• [WHAT THE TASK REQUIRES]
Rewrite the rows below as a numbered list, leaving out any blank lines.

• [EXTRACTED ENTRIES]
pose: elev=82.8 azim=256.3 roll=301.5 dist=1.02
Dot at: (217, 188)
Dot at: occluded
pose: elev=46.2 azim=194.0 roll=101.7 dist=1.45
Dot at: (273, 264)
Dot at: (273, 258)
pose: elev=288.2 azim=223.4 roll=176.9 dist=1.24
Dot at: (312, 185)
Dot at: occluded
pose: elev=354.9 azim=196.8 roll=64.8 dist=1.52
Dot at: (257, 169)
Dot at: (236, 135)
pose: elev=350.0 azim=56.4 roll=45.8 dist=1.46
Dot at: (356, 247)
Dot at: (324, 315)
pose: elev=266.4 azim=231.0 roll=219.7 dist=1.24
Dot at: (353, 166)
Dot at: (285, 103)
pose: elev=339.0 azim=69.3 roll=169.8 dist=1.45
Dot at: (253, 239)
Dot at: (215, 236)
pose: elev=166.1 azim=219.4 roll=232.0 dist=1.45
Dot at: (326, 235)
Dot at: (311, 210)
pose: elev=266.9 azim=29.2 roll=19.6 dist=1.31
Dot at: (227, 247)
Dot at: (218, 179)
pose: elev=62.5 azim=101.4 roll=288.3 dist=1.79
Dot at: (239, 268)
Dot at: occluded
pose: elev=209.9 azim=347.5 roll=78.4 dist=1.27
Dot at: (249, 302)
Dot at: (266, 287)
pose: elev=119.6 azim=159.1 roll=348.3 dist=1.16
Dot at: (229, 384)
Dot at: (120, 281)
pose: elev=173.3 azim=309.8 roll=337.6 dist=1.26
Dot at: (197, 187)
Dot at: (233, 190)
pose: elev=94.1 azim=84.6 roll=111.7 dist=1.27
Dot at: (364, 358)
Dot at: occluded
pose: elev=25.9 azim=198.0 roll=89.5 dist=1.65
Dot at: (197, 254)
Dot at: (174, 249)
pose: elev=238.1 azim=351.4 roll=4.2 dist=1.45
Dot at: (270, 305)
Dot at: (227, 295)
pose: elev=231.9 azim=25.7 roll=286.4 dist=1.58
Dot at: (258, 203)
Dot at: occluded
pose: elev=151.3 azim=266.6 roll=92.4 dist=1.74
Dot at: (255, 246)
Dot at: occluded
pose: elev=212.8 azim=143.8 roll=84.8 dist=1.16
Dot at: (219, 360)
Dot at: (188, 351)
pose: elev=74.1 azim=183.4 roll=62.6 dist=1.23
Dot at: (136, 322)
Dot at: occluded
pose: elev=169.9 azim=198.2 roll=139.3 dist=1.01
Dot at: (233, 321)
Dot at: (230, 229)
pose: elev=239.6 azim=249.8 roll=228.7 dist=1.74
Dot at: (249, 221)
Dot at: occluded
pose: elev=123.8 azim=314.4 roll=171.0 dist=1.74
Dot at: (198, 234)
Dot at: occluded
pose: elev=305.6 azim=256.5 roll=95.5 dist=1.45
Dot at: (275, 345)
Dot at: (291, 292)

• [RESULT OF THIS TASK]
1. pose: elev=82.8 azim=256.3 roll=301.5 dist=1.02
2. Dot at: (217, 188)
3. Dot at: occluded
4. pose: elev=46.2 azim=194.0 roll=101.7 dist=1.45
5. Dot at: (273, 264)
6. Dot at: (273, 258)
7. pose: elev=288.2 azim=223.4 roll=176.9 dist=1.24
8. Dot at: (312, 185)
9. Dot at: occluded
10. pose: elev=354.9 azim=196.8 roll=64.8 dist=1.52
11. Dot at: (257, 169)
12. Dot at: (236, 135)
13. pose: elev=350.0 azim=56.4 roll=45.8 dist=1.46
14. Dot at: (356, 247)
15. Dot at: (324, 315)
16. pose: elev=266.4 azim=231.0 roll=219.7 dist=1.24
17. Dot at: (353, 166)
18. Dot at: (285, 103)
19. pose: elev=339.0 azim=69.3 roll=169.8 dist=1.45
20. Dot at: (253, 239)
21. Dot at: (215, 236)
22. pose: elev=166.1 azim=219.4 roll=232.0 dist=1.45
23. Dot at: (326, 235)
24. Dot at: (311, 210)
25. pose: elev=266.9 azim=29.2 roll=19.6 dist=1.31
26. Dot at: (227, 247)
27. Dot at: (218, 179)
28. pose: elev=62.5 azim=101.4 roll=288.3 dist=1.79
29. Dot at: (239, 268)
30. Dot at: occluded
31. pose: elev=209.9 azim=347.5 roll=78.4 dist=1.27
32. Dot at: (249, 302)
33. Dot at: (266, 287)
34. pose: elev=119.6 azim=159.1 roll=348.3 dist=1.16
35. Dot at: (229, 384)
36. Dot at: (120, 281)
37. pose: elev=173.3 azim=309.8 roll=337.6 dist=1.26
38. Dot at: (197, 187)
39. Dot at: (233, 190)
40. pose: elev=94.1 azim=84.6 roll=111.7 dist=1.27
41. Dot at: (364, 358)
42. Dot at: occluded
43. pose: elev=25.9 azim=198.0 roll=89.5 dist=1.65
44. Dot at: (197, 254)
45. Dot at: (174, 249)
46. pose: elev=238.1 azim=351.4 roll=4.2 dist=1.45
47. Dot at: (270, 305)
48. Dot at: (227, 295)
49. pose: elev=231.9 azim=25.7 roll=286.4 dist=1.58
50. Dot at: (258, 203)
51. Dot at: occluded
52. pose: elev=151.3 azim=266.6 roll=92.4 dist=1.74
53. Dot at: (255, 246)
54. Dot at: occluded
55. pose: elev=212.8 azim=143.8 roll=84.8 dist=1.16
56. Dot at: (219, 360)
57. Dot at: (188, 351)
58. pose: elev=74.1 azim=183.4 roll=62.6 dist=1.23
59. Dot at: (136, 322)
60. Dot at: occluded
61. pose: elev=169.9 azim=198.2 roll=139.3 dist=1.01
62. Dot at: (233, 321)
63. Dot at: (230, 229)
64. pose: elev=239.6 azim=249.8 roll=228.7 dist=1.74
65. Dot at: (249, 221)
66. Dot at: occluded
67. pose: elev=123.8 azim=314.4 roll=171.0 dist=1.74
68. Dot at: (198, 234)
69. Dot at: occluded
70. pose: elev=305.6 azim=256.5 roll=95.5 dist=1.45
71. Dot at: (275, 345)
72. Dot at: (291, 292)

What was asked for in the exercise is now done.